The default option is a powerful tool
Classic economics would say that people make decisions by weighing the costs and benefits and deciding based on their best interest. As such, if you have two options it shouldn't matter which one is the default option since people will weigh both options equally. This seems reasonable if humans were rational creatures, however as I have pointed out here and here, we generally are influenced by unconscious thoughts, pushing rationality and conscious decision making out the door.
However the default choice has been shown to be a powerful factor in how people make decisions. In neighboring countries with similar cultures, the difference in the percentage of people signing up to be organ donors varied by as much as 87%, depending on if users had to opt-in or opt-out of being a donor. Similar effects are seen in opting-in vs. opting out of a 401K plan. Some companies have seen a 90% difference in participation when switching the default option to automatic enrollment.

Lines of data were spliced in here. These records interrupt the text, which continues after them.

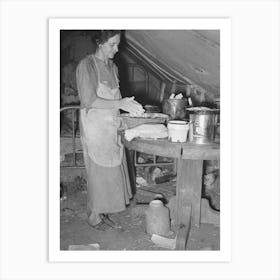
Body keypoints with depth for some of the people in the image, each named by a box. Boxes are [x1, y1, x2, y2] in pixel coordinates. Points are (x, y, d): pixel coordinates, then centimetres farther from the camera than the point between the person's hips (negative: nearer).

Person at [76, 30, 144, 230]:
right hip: (94, 126, -7)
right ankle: (94, 216, 18)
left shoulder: (112, 66, 12)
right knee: (99, 170, 1)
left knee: (112, 169, 11)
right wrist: (120, 104, -24)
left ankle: (103, 213, 26)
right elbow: (89, 101, -19)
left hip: (111, 127, 7)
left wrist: (128, 104, 0)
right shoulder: (87, 65, -11)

Some credit this effect to a form of decision paralysis. Not due to the large number of options, but to the difficulty of the options. Both organ donation and retirement savings are important issues with weighty outcomes. Since the consequences of the decision can be so large, it is easier for us to just accept the default, as opposed to giving the necessary resources to fully evaluate the choices.
Using the example above of blood glucose monitor, instead of letting the user choose from the options on the intro screen, it could be more beneficial for the default to take you directly into setting up your profile with an option to skip setup and take reading immediately. Instead of giving the user a chance to pick, we are making the preferred decision for them, while giving them the option opt-out if necessary.
Though HF is already an established field, there are always opportunities to learn from other disciplines. Using behavioral economic theories can help shed light on decision making, allowing us to design better, more intuitive, products.